EXERCISE BRIEF: Type out all the records once more, exactly.

Data records:

☆ ☆ ☆ ☆ ☆

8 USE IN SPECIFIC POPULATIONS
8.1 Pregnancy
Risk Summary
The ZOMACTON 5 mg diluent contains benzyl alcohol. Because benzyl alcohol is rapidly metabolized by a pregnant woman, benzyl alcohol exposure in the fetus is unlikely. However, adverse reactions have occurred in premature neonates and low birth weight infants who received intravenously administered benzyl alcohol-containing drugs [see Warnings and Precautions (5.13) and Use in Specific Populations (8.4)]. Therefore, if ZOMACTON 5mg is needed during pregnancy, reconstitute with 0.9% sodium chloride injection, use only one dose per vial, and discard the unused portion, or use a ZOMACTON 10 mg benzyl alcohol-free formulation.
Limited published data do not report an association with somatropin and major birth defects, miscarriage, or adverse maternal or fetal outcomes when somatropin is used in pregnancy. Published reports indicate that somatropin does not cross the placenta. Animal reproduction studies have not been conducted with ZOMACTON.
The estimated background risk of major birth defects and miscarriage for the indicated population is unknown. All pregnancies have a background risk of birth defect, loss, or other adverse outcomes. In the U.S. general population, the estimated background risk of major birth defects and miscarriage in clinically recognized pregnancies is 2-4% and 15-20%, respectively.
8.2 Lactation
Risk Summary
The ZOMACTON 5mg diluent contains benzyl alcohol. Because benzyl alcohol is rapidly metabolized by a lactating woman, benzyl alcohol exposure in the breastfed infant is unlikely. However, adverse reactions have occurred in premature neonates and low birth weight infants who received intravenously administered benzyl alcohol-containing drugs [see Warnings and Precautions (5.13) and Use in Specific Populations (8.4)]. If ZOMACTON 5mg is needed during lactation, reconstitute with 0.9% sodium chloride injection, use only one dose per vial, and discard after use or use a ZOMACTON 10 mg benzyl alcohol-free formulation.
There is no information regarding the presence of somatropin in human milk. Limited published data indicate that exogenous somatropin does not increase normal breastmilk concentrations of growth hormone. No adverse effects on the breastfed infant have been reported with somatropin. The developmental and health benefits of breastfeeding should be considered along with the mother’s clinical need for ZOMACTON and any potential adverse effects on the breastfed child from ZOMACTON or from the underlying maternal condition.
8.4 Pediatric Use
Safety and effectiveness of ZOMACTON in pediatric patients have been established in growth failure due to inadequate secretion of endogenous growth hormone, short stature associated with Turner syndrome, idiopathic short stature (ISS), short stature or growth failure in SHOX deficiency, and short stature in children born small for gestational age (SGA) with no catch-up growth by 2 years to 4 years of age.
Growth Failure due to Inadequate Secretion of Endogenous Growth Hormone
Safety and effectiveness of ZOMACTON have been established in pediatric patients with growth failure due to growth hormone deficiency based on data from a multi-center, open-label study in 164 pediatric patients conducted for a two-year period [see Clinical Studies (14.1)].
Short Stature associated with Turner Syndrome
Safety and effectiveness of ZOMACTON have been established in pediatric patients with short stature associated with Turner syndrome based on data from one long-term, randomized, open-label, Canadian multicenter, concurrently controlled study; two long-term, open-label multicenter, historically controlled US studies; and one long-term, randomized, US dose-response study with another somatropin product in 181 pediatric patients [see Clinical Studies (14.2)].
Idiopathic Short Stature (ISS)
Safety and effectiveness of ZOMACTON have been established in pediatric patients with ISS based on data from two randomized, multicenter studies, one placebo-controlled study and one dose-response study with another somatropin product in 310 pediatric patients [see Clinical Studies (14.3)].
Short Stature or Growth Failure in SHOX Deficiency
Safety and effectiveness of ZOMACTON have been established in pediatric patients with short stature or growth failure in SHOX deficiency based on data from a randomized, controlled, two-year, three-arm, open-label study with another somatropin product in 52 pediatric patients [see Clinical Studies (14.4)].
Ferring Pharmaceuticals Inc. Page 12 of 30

☆ ☆ ☆ ☆ ☆

RESPONSE AREA:
8 USE IN SPECIFIC POPULATIONS
8.1 Pregnancy
Risk Summary
The ZOMACTON 5 mg diluent contains benzyl alcohol. Because benzyl alcohol is rapidly metabolized by a pregnant woman, benzyl alcohol exposure in the fetus is unlikely. However, adverse reactions have occurred in premature neonates and low birth weight infants who received intravenously administered benzyl alcohol-containing drugs [see Warnings and Precautions (5.13) and Use in Specific Populations (8.4)]. Therefore, if ZOMACTON 5mg is needed during pregnancy, reconstitute with 0.9% sodium chloride injection, use only one dose per vial, and discard the unused portion, or use a ZOMACTON 10 mg benzyl alcohol-free formulation.
Limited published data do not report an association with somatropin and major birth defects, miscarriage, or adverse maternal or fetal outcomes when somatropin is used in pregnancy. Published reports indicate that somatropin does not cross the placenta. Animal reproduction studies have not been conducted with ZOMACTON.
The estimated background risk of major birth defects and miscarriage for the indicated population is unknown. All pregnancies have a background risk of birth defect, loss, or other adverse outcomes. In the U.S. general population, the estimated background risk of major birth defects and miscarriage in clinically recognized pregnancies is 2-4% and 15-20%, respectively.
8.2 Lactation
Risk Summary
The ZOMACTON 5mg diluent contains benzyl alcohol. Because benzyl alcohol is rapidly metabolized by a lactating woman, benzyl alcohol exposure in the breastfed infant is unlikely. However, adverse reactions have occurred in premature neonates and low birth weight infants who received intravenously administered benzyl alcohol-containing drugs [see Warnings and Precautions (5.13) and Use in Specific Populations (8.4)]. If ZOMACTON 5mg is needed during lactation, reconstitute with 0.9% sodium chloride injection, use only one dose per vial, and discard after use or use a ZOMACTON 10 mg benzyl alcohol-free formulation.
There is no information regarding the presence of somatropin in human milk. Limited published data indicate that exogenous somatropin does not increase normal breastmilk concentrations of growth hormone. No adverse effects on the breastfed infant have been reported with somatropin. The developmental and health benefits of breastfeeding should be considered along with the mother’s clinical need for ZOMACTON and any potential adverse effects on the breastfed child from ZOMACTON or from the underlying maternal condition.
8.4 Pediatric Use
Safety and effectiveness of ZOMACTON in pediatric patients have been established in growth failure due to inadequate secretion of endogenous growth hormone, short stature associated with Turner syndrome, idiopathic short stature (ISS), short stature or growth failure in SHOX deficiency, and short stature in children born small for gestational age (SGA) with no catch-up growth by 2 years to 4 years of age.
Growth Failure due to Inadequate Secretion of Endogenous Growth Hormone
Safety and effectiveness of ZOMACTON have been established in pediatric patients with growth failure due to growth hormone deficiency based on data from a multi-center, open-label study in 164 pediatric patients conducted for a two-year period [see Clinical Studies (14.1)].
Short Stature associated with Turner Syndrome
Safety and effectiveness of ZOMACTON have been established in pediatric patients with short stature associated with Turner syndrome based on data from one long-term, randomized, open-label, Canadian multicenter, concurrently controlled study; two long-term, open-label multicenter, historically controlled US studies; and one long-term, randomized, US dose-response study with another somatropin product in 181 pediatric patients [see Clinical Studies (14.2)].
Idiopathic Short Stature (ISS)
Safety and effectiveness of ZOMACTON have been established in pediatric patients with ISS based on data from two randomized, multicenter studies, one placebo-controlled study and one dose-response study with another somatropin product in 310 pediatric patients [see Clinical Studies (14.3)].
Short Stature or Growth Failure in SHOX Deficiency
Safety and effectiveness of ZOMACTON have been established in pediatric patients with short stature or growth failure in SHOX deficiency based on data from a randomized, controlled, two-year, three-arm, open-label study with another somatropin product in 52 pediatric patients [see Clinical Studies (14.4)].
Ferring Pharmaceuticals Inc. Page 12 of 30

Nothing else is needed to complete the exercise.